(GIVEN DATA begins)
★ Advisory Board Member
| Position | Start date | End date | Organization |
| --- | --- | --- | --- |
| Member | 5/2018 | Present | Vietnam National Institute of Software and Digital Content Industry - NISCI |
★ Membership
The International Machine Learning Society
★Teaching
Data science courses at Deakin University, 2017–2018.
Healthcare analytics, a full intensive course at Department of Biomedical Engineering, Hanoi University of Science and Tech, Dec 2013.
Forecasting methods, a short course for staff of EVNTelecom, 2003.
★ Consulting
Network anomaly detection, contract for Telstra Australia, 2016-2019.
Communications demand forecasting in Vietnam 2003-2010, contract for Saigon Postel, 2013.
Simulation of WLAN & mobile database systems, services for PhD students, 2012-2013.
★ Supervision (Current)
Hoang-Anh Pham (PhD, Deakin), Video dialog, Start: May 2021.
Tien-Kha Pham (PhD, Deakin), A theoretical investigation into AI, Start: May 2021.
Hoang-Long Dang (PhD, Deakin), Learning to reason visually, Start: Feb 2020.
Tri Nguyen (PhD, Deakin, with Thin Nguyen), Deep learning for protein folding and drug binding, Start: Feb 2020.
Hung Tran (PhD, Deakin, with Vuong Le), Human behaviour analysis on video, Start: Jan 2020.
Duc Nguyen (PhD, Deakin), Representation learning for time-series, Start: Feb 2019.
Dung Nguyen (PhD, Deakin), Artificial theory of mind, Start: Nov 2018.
(GIVEN DATA ends)
▸ **EXERCISE OBJECTIVE**
An exact repetition of the data above is all that is needed.

▸ **YOUR RESPONSE**
★ Advisory Board Member
| Position | Start date | End date | Organization |
| --- | --- | --- | --- |
| Member | 5/2018 | Present | Vietnam National Institute of Software and Digital Content Industry - NISCI |
★ Membership
The International Machine Learning Society
★Teaching
Data science courses at Deakin University, 2017–2018.
Healthcare analytics, a full intensive course at Department of Biomedical Engineering, Hanoi University of Science and Tech, Dec 2013.
Forecasting methods, a short course for staff of EVNTelecom, 2003.
★ Consulting
Network anomaly detection, contract for Telstra Australia, 2016-2019.
Communications demand forecasting in Vietnam 2003-2010, contract for Saigon Postel, 2013.
Simulation of WLAN & mobile database systems, services for PhD students, 2012-2013.
★ Supervision (Current)
Hoang-Anh Pham (PhD, Deakin), Video dialog, Start: May 2021.
Tien-Kha Pham (PhD, Deakin), A theoretical investigation into AI, Start: May 2021.
Hoang-Long Dang (PhD, Deakin), Learning to reason visually, Start: Feb 2020.
Tri Nguyen (PhD, Deakin, with Thin Nguyen), Deep learning for protein folding and drug binding, Start: Feb 2020.
Hung Tran (PhD, Deakin, with Vuong Le), Human behaviour analysis on video, Start: Jan 2020.
Duc Nguyen (PhD, Deakin), Representation learning for time-series, Start: Feb 2019.
Dung Nguyen (PhD, Deakin), Artificial theory of mind, Start: Nov 2018.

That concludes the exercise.